Report Identifies Barriers Hindering U.S. Exports to and Investment in India
Highlights of the report are as follows.
- the share of U.S. companies substantially adversely affected by restrictive Indian policies rose from 18.8% in 2007 to 26.1% in 2013 (shares for individual sectors in 2013 ranged from 7.7% to 44.1%)
- over 60% of the affected companies have made strategic changes in response to these barriers, most often directing fewer resources to the Indian market
- policies in two areas – tariffs and customs procedures and taxes and financial regulations – have the heaviest effects on U.S. companies (other issues, including investment and intellectual property policies, have large negative effects on specific industries)
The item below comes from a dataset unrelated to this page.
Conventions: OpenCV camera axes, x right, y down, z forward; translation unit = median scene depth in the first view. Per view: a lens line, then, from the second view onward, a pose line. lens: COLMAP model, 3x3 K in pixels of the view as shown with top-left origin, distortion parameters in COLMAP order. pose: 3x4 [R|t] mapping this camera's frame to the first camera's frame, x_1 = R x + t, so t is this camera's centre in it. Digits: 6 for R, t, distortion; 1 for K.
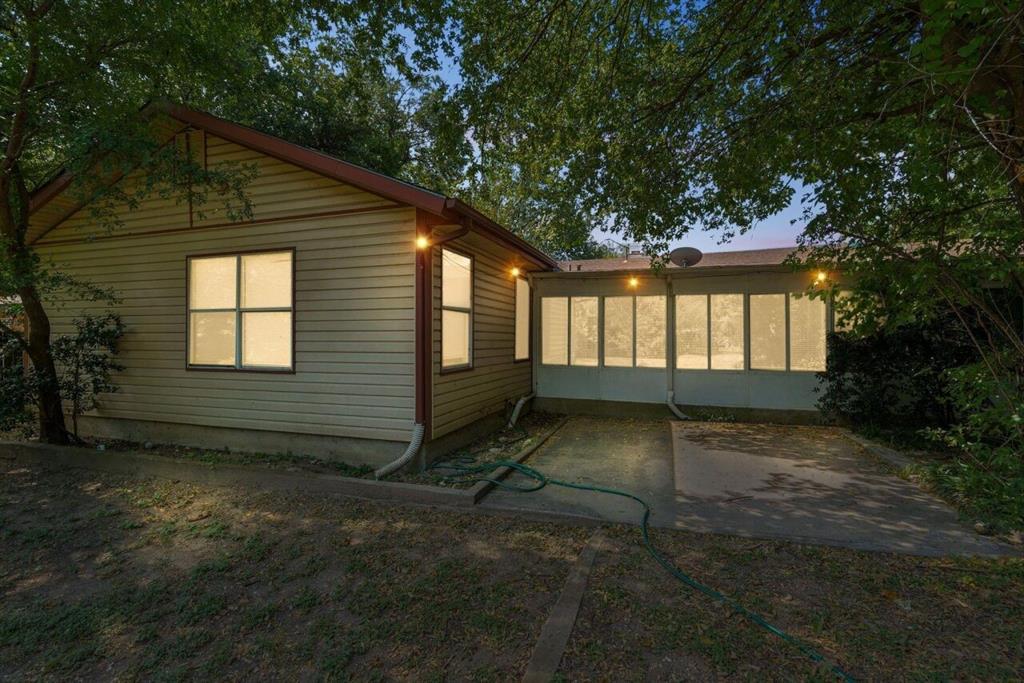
lens RADIAL K [[467.9, 0, 502.8], [0, 467.9, 340.6], [0, 0, 1]] dist [0.001508, 0.001033]
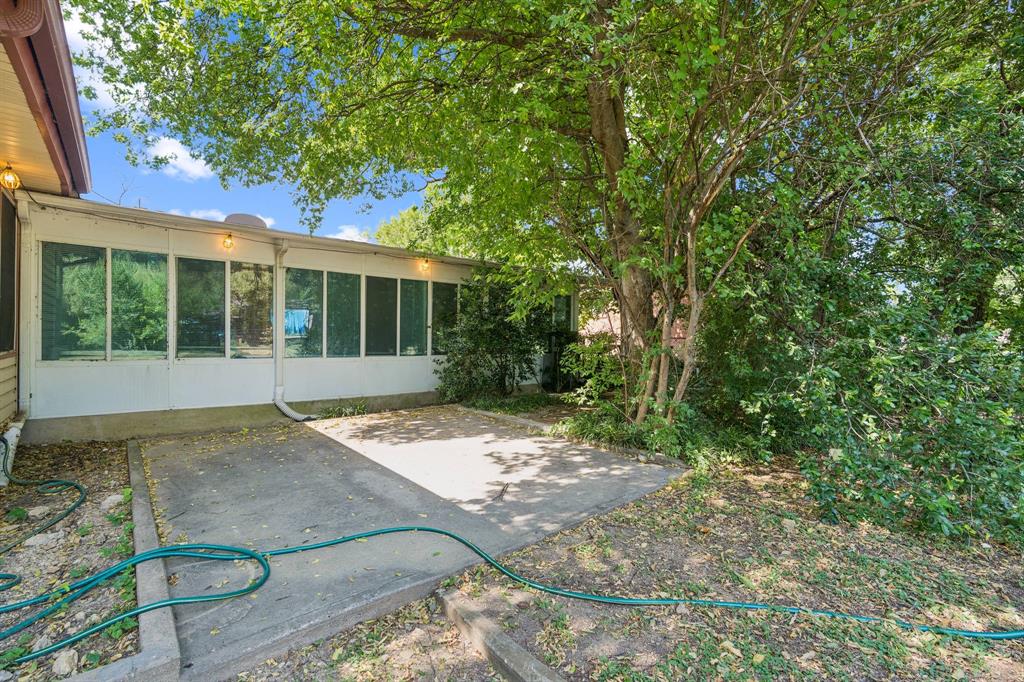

- if tariff and investment restrictions were fully eliminated and standards of intellectual property protection were made comparable to U.S. and Western European levels, U.S. exports to India would likely rise by two-thirds and U.S. investment in India would roughly double
In a joint statement issued following the release of the report, the chairmen and ranking members of the House Ways and Means and Senate Finance committees referred to the current moment in U.S-India relations as “pivotal.” The lawmakers are hopeful about the possibility of enhanced bilateral trade and investment relations with India but remain concerned about “systemic and continuing market access barriers identified in the ITC’s report that undermine a market-based path to development for India and diminish opportunities for U.S. workers and businesses.”
The ITC is conducting a second investigation of India’s trade and investment practices that is seeking information on India’s policies since the first investigation. The results of this assessment are scheduled to be submitted to Congress by Sept. 24, 2015.